IA-05-727 Authenticator Management

Authenticator Management

IA-05-727
Authenticator Management
Identification and Authentication
LOW, MOD, HIGH
P1
Yes
August 17, 2016

Passphrases are the primary authenticator mechanism in use within the Agency. When new user identifiers are provisioned in an Agency information resource, the authorized official shall generate a random one-time passphrase that satisfies the Agency's minimum passphrase complexity requirements, and provide the new user's identifier and temporary passphrase to the sponsoring employee. Mechanisms within the information resource that force a passphrase change on first login shall be used whenever available. New user instructions shall include guidance to configure the two-factor authentication service for password self-service reset as soon as the user successfully logs in. Passphrases with indications of being lost or compromised (e.g., appearing in a publicly-available user database dump), and passphrases that are discovered through routine auditing, shall be expired immediately and the user forced to change their passphrase on next login.

Users shall be directed to self-service passphrase reset portals whenever possible. In the event a user cannot perform a self-service reset, the user must contact the information resource administrator from their office phone (verified by the administrator using internal 5-digit caller ID) and provide identity verification such as UIN or other personal information. The administrator may issue a random one-time passphrase that satisfies the Agency's minimum passphrase complexity requirements over the phone, send the one-time passphrase to a trusted third party, or require the user to appear in person to receive the one-time passphrase.

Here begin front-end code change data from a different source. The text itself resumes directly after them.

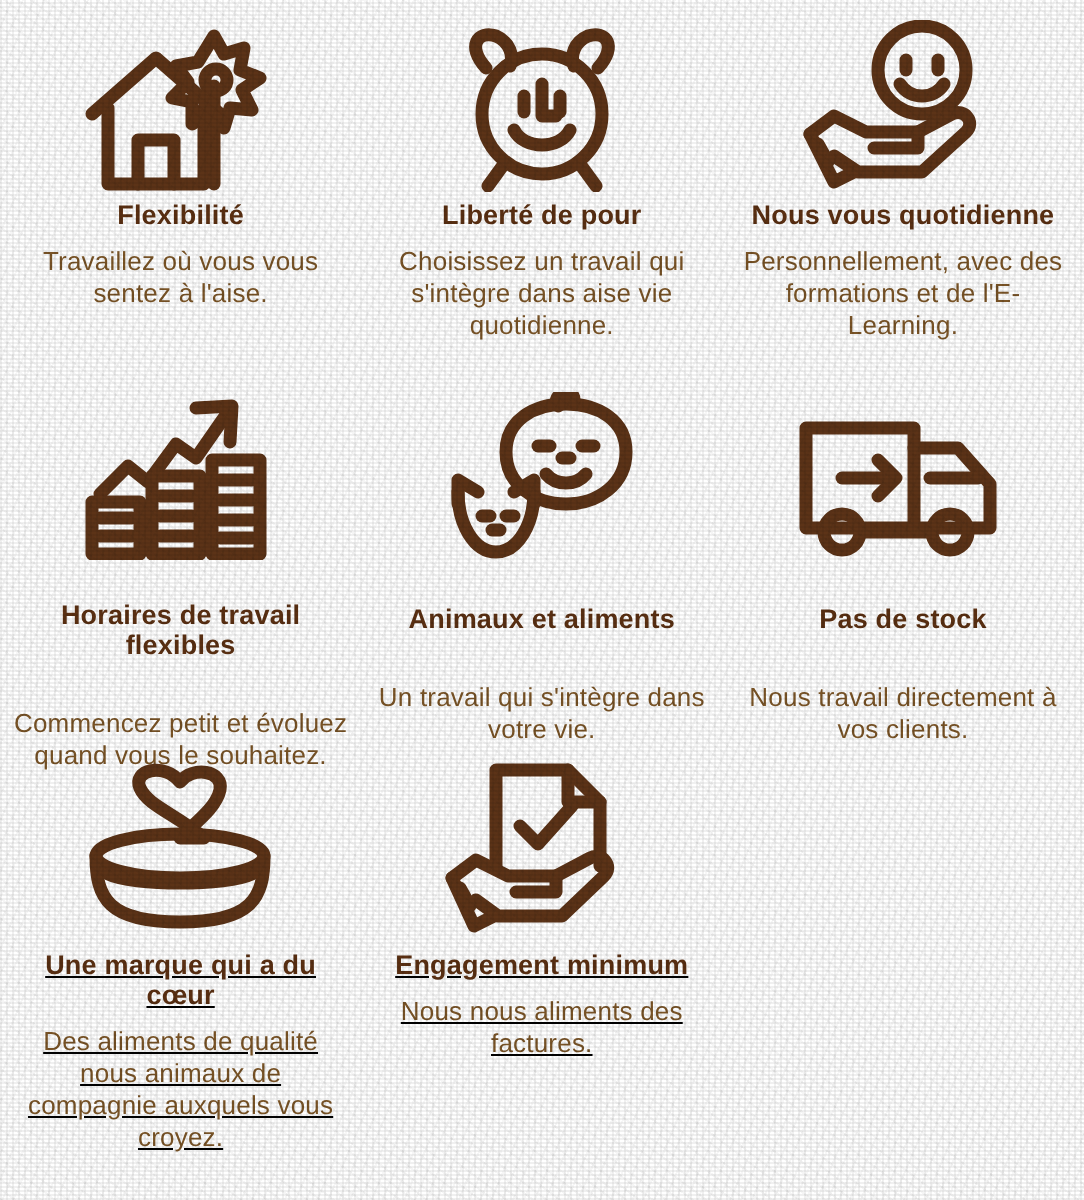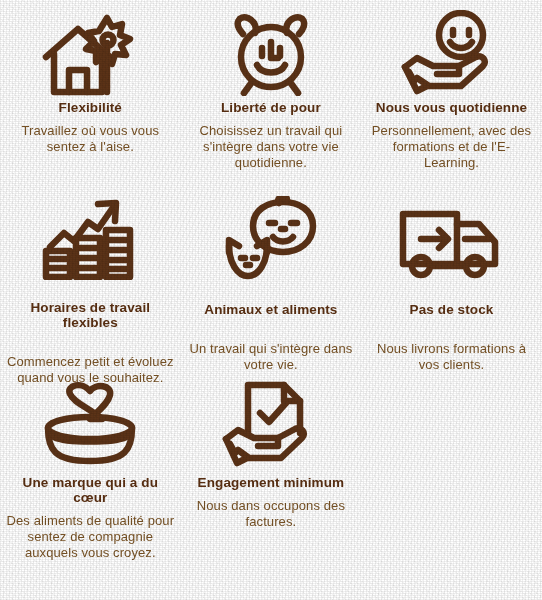--- a/index.html
+++ b/index.html
@@ -104,7 +104,7 @@
         </svg>
       </div>
       <div class="c-title">Liberté de pour</div>
-      <div class="c-desc">Choisissez un travail qui s'intègre dans votre vie quotidienne.</div>
+      <div class="c-desc">Choisissez un travail qui s'intègre dans aise vie quotidienne.</div>
     </div>
 
     <div class="card">

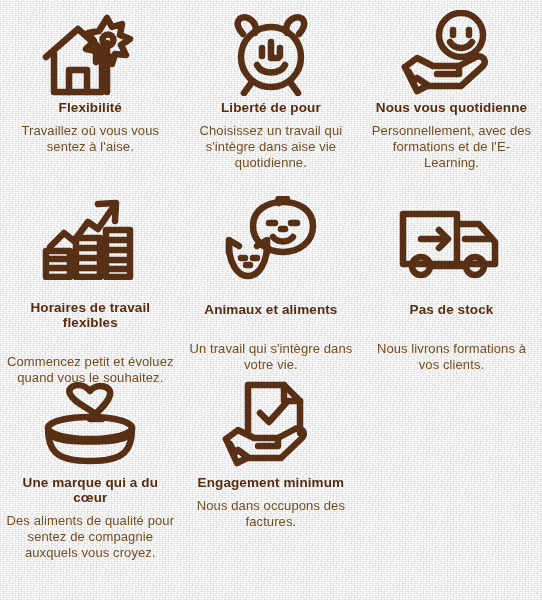--- a/index.html
+++ b/index.html
@@ -180,7 +180,7 @@
         </svg>
       </div>
       <div class="c-title">Pas de stock</div>
-      <div class="c-desc">Nous livrons formations à vos clients.</div>
+      <div class="c-desc">Nous travail directement à vos clients.</div>
     </div>
 
   </div>

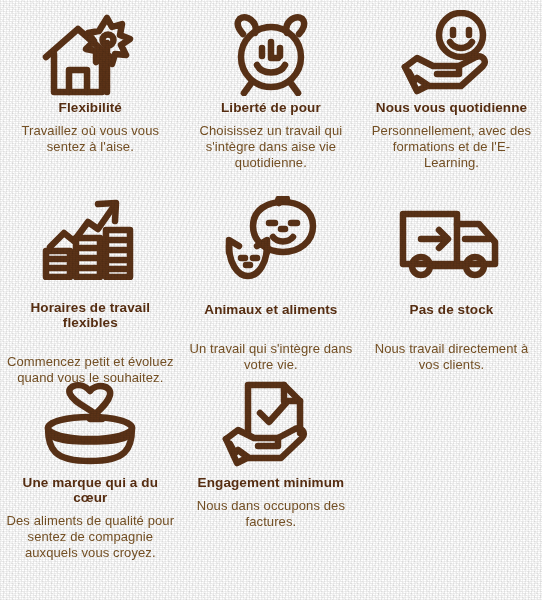--- a/index.html
+++ b/index.html
@@ -42,7 +42,7 @@
   }
   .row1 .card{height:190px;}
   .row2 .card{height:185px;gap:16px;}
-  .row3 .card{height:225px;}
+  .row3 .card{height:225px;text-decoration:underline;}
   .rowwrap{width:542px;display:flex;}
   .icon{
     height:92px;

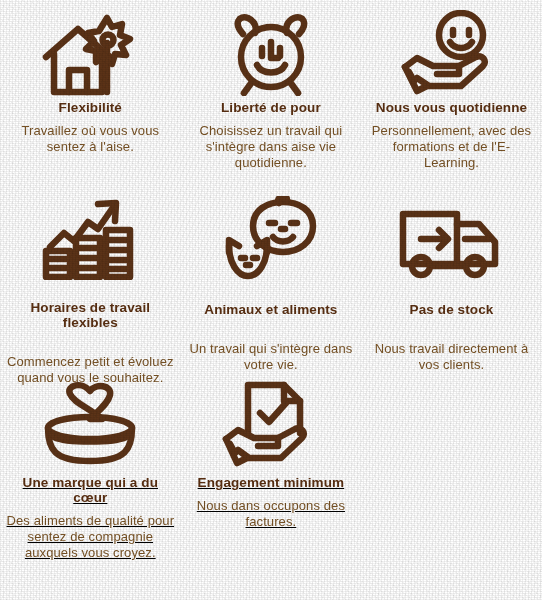--- a/index.html
+++ b/index.html
@@ -213,7 +213,7 @@
         </svg>
       </div>
       <div class="c-title">Engagement minimum</div>
-      <div class="c-desc">Nous dans occupons des factures.</div>
+      <div class="c-desc">Nous nous aliments des factures.</div>
     </div>
 
     <div class="card"></div>

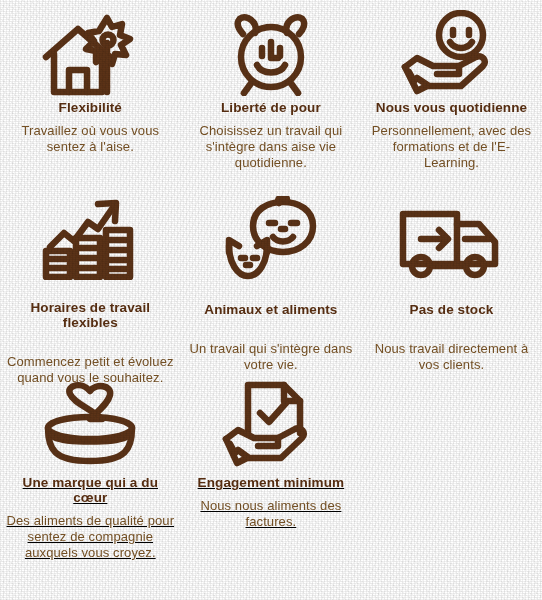--- a/index.html
+++ b/index.html
@@ -197,7 +197,7 @@
         </svg>
       </div>
       <div class="c-title">Une marque qui a du cœur</div>
-      <div class="c-desc">Des aliments de qualité pour sentez de compagnie auxquels vous croyez.</div>
+      <div class="c-desc">Des aliments de qualité nous animaux de compagnie auxquels vous croyez.</div>
     </div>
 
     <div class="card">

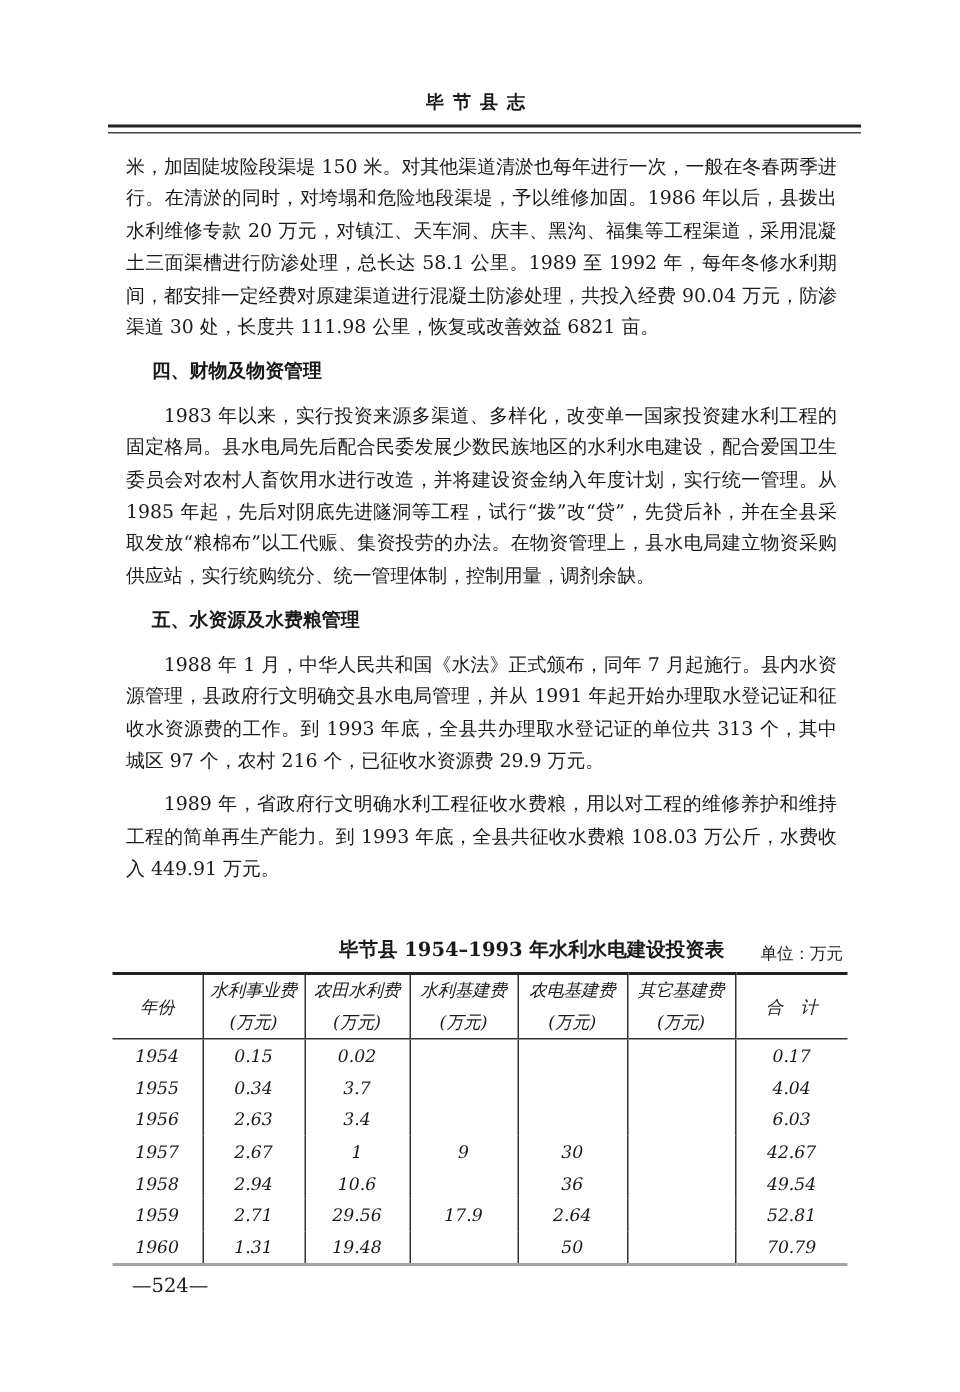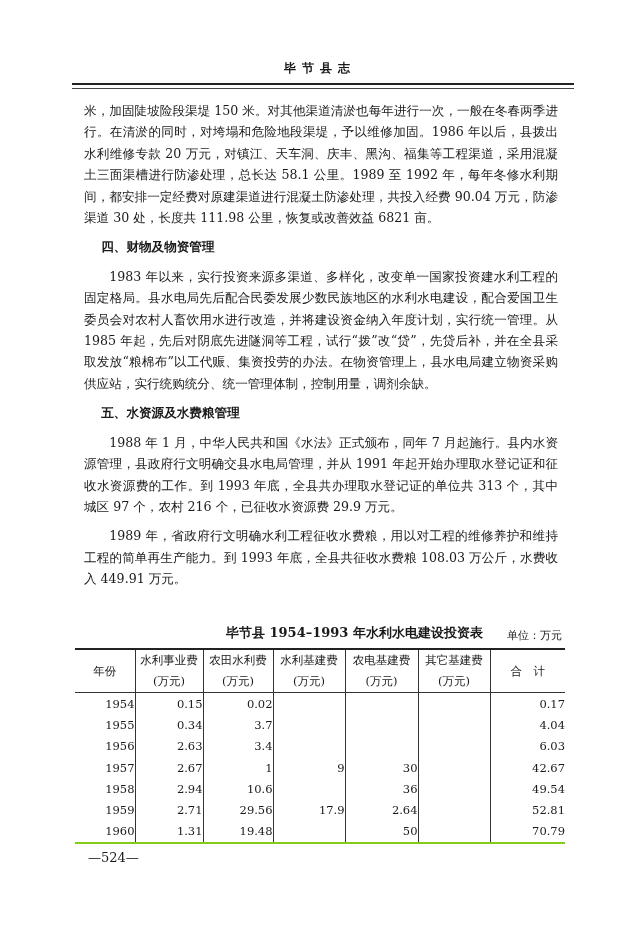--- a/index.html
+++ b/index.html
@@ -18,7 +18,7 @@
   .table-title .t { position:absolute; left:118px; top:0; font-size:13px; font-weight:bold;margin-left:32px; }
   .table-title .u { position:absolute; right:4px; top:4px; font-size:11px; }
   table { position:absolute; top:648px; left:75px; width:490px; border-collapse:collapse;
-          font-size:11.5px; }
+          font-size:11.5px;font-style:italic; }
   thead tr th { border-top:2px solid #222; border-bottom:1.5px solid #333; font-weight:normal;
                 height:42px; padding:0; line-height:21px; }
   th, td { border-left:1px solid #333; text-align:center; }

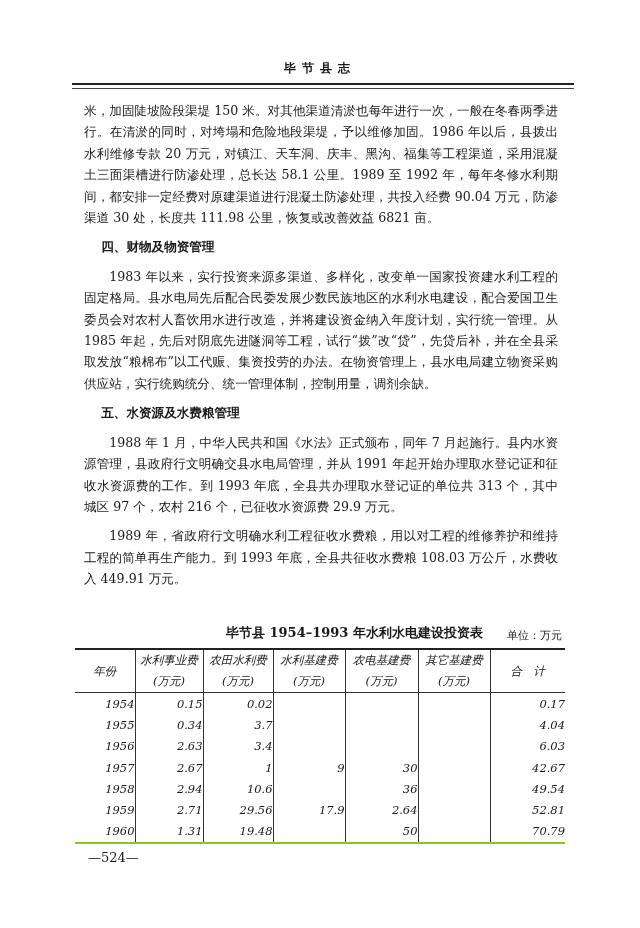--- a/index.html
+++ b/index.html
@@ -23,7 +23,7 @@
                 height:42px; padding:0; line-height:21px; }
   th, td { border-left:1px solid #333; text-align:center; }
   th:first-child, td:first-child { border-left:none; }
-  tbody td { height:21.3px; padding:0;text-align:right; }
+  tbody td { height:21.3px; padding:0; }
   tbody tr:last-child td { border-bottom:2px solid #84cc16; }
   .page-num { position:absolute; top:850px; left:88px; font-size:13px; }
 </style>

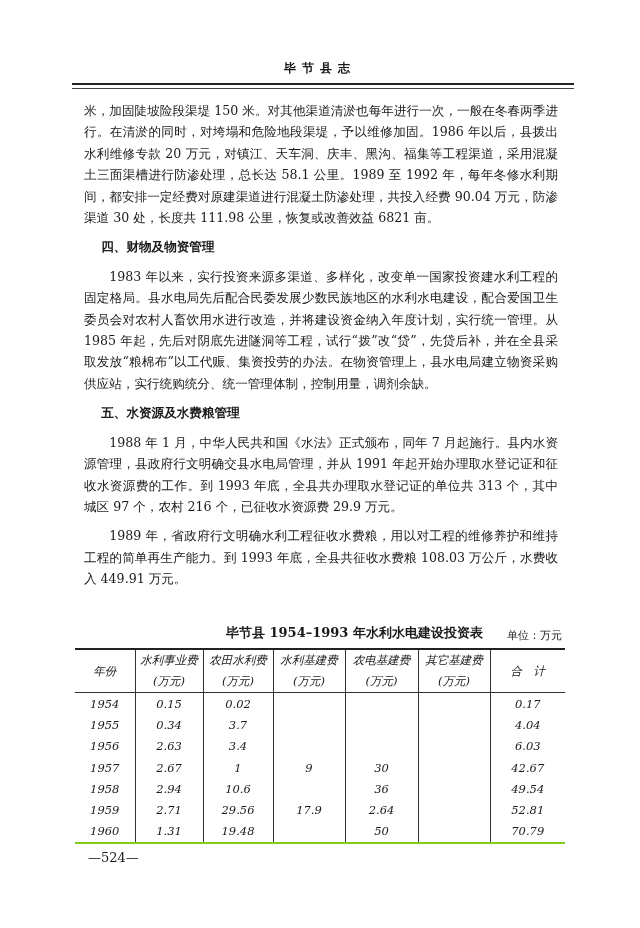--- a/index.html
+++ b/index.html
@@ -24,7 +24,7 @@
   th, td { border-left:1px solid #333; text-align:center; }
   th:first-child, td:first-child { border-left:none; }
   tbody td { height:21.3px; padding:0; }
-  tbody tr:last-child td { border-bottom:2px solid #84cc16; }
+  tbody tr:last-child td { border-bottom:2px solid #a3a3a3; }
   .page-num { position:absolute; top:850px; left:88px; font-size:13px; }
 </style>
 </head>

Passphrase complexity and lifecycle standards for standard users shall adhere to the Center for Internet Security (CIS) benchmark, or the following, whichever is more stringent: minimum 8 characters, including a mix of upper-case, lower-case, and numbers or special characters; minimum 1 day between password changes; maximum 180 days between password changes; may not reuse previous 24 passwords. Privileged users and service accounts adhere to the same standards, with the exception of a minimum 14 characters. These standards shall be published at https://u.tti.tamu.edu/password-policy.

Public key infrastructure authenticators (digital certificate private keys) are valid for no more than three (3) years from date of issue.

Users are prohibited from sharing their authenticator with any other person.

An information resource owner with responsibility for a group/role account shall ensure the authenticator is changed immediately upon revocation of a user's access to the group/role account.

Unauthorized users gain access through user accounts based on a password that was disclosed during communication to the authorized users.
The organization manages information system authenticators by: a. Verifying, as part of the initial authenticator distribution, the identity of the individual, group, role, or device receiving the authenticator; b. Establishing initial authenticator content for authenticators defined by the organization; c. Ensuring that authenticators have sufficient strength of mechanism for their intended use; d. Establishing and implementing administrative procedures for initial authenticator distribution, for lost/compromised or damaged authenticators, and for revoking authenticators; e. Changing default content of authenticators prior to information system installation; f. Establishing minimum and maximum lifetime restrictions and reuse conditions for authenticators; g. Changing/refreshing authenticators [Assignment: organization-defined time period by authenticator type]; h. Protecting authenticator content from unauthorized disclosure and modification; i. Requiring individuals to take, and having devices implement, specific security safeguards to protect authenticators; and j. Changing authenticators for group/role accounts when membership to those accounts changes.
Password, token, biometric, etc. is utilized for access to information systems.
The state organization manages information system authenticators by: • defining initial authenticator content; • establishing administrative procedures for initial authenticator distribution, for lost/compromised, or damaged authenticators, and for revoking authenticators; and • changing default authenticators upon information system installation.
Obtain identification and authentication policy; password policy; list of authenticators that require in-person registration; authenticator registration documentation; security plan; procedures addressing authenticator management; information system design documentation; information system configuration settings and associated documentation; list of information system accounts; other relevant documents or records and ascertain if : (I)the organization manages information system authenticators by defining initial authenticator content. (ii)the organization manages information system authenticators by establishing administrative procedures for initial authenticator distribution, for lost/compromised, or damaged authenticators, and for revoking authenticators. (iii)the organization manages information system authenticators by changing default authenticators upon information system installation. (iv)the organization manages information system authenticators by changing/refreshing authenticators periodically. (v) the organization defines the minimum password complexity requirements to be enforced for case sensitivity, the number of characters, and the mix of upper-case letters, lower-case letters, numbers, and special characters including minimum requirements for each type; (vi) the organization defines the minimum number of characters that must be changed when new passwords are created; (vii) the organization defines the restrictions to be enforced for password minimum lifetime and password maximum lifetime parameters; (iv) the organization defines the number of generations for which password reuse is prohibited; and (ix) the information system, for password-based authentication: enforces the minimum password complexity standards that meet the organization-defined requirements; -enforces the organization-defined minimum number of characters that must be changed when new passwords are created; -encrypts passwords in storage and in transmission; -enforces the organization-defined restrictions for password minimum lifetime and ---password maximum lifetime parameters; -prohibits password reuse for the organization-defined number of generations.